The urea prices of FFBL, Engro Fertilizers and Fauji Fertilizer Company Ltd now stand at Rs 5,489 per bag, Rs 4,649 per bag and Rs 3,767 per bag, respectively. This price discrepancy has created an opportunity for the middlemen to profiteer by Rs 80 to Rs 100 billion. A homogenous gas price will create a level-playing field for all fertilizer manufacturers in terms of input costs and help stabilize urea prices in the country.

Ali asserted that complete removal of subsidies and unification of gas prices for the entire industry can help the government earn an additional Rs 80 to 100 billion, which can then be used for targeted initiatives that uplift the farmers. He also appreciated the incoming government’s resolve to continue reforms in the fertilizer industry and provide direct subsidies to farmers.

The briefing underscored the need to introduce long-term policies for the domestic fertilizer industry so that it may support sustained economic growth and the envisaged goals of Green Initiative Pakistan. The domestic fertilizer industry is committed to ensure abundant and affordable urea supplies, and locally produced urea is still around 30 percent cheaper than imported urea. Further, the industry recently supported the Government by uplifting around 220,000 tons of urea at imported price.

It is important to note that Engro has not increased the selling price of imported urea to facilitate the Government in providing support to farmers.

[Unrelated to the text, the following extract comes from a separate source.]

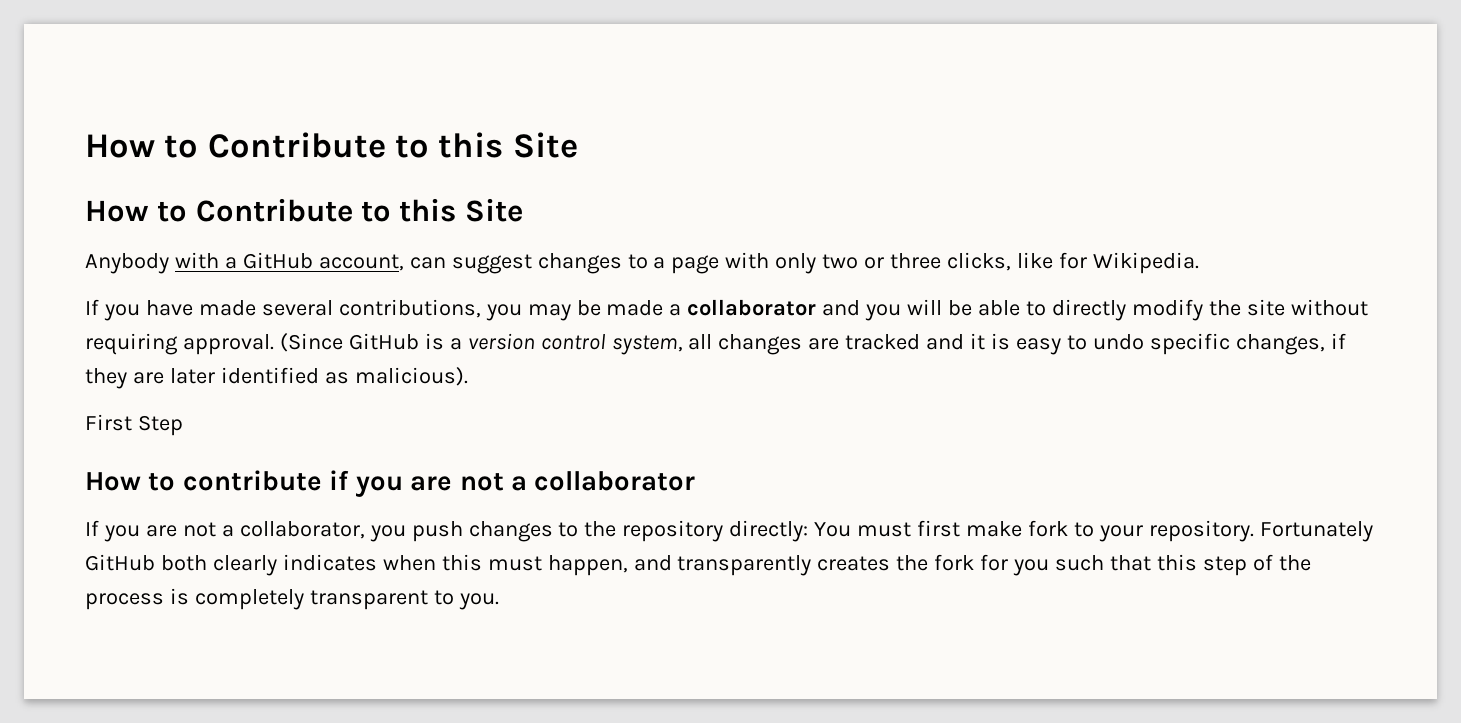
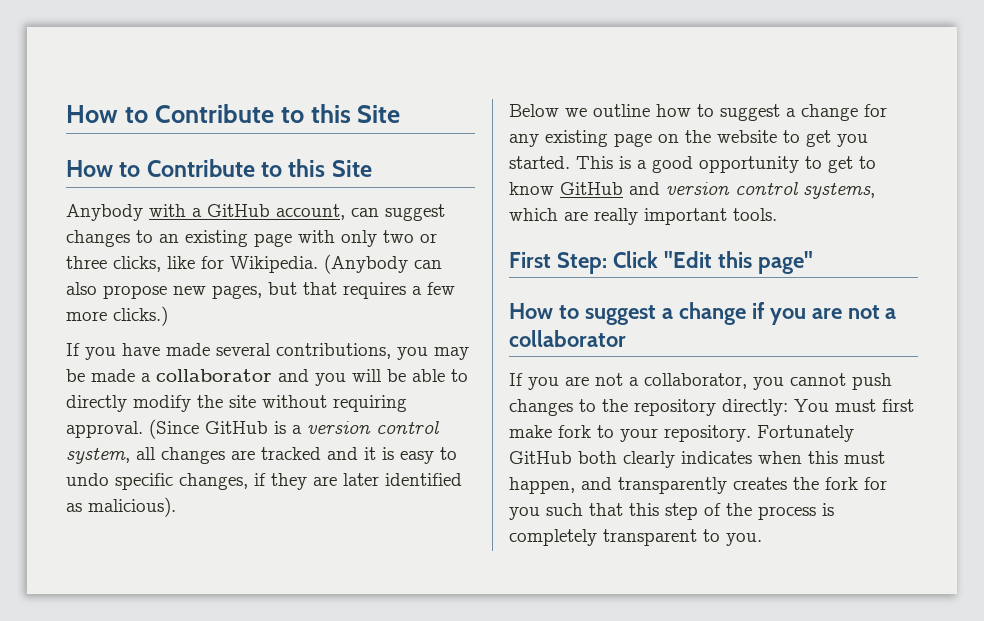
[653,257,666,269] a -> [159,230,248,247] an existing
(1199, 263) none -> [324,254,442,274] [66,282,455,299] [66,306,168,326] (Anybody can also propose new pages, but that requires a few more clicks.)
[85,414,183,436] [85,470,322,491] First Step // How to contribute -> [509,104,887,121] [509,130,868,147] [509,156,876,173] [509,182,875,199] [509,208,777,225] [509,251,813,274] [509,302,746,325] Below we outline how to suggest a change for any existing page on the website to get you started. This is a good opportunity to get to know GitHub and version control systems, which are really important tools. // First Step: Click "Edit this page" // How to suggest a change
(406, 533) none -> [790,373,846,386] cannot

Ali pointed out that even though Pakistan has the fifth highest urea consumption in the world, it is not investing in capacity growth despite a rapid surge in population. To encourage further capacity expansion by fertilizer manufacturers, there is a dire need to introduce a consistent and homogeneous policy for gas pricing for the industry.

“We must acknowledge that setting up a large scale, globally competitive fertilizer plant requires multibillion dollar investments. Removing anomalies in gas pricing will encourage manufacturers to undertake significant investments in plant modernization and expansion, while improving the efficiency to yield optimal utilization of allocated gas,” he added.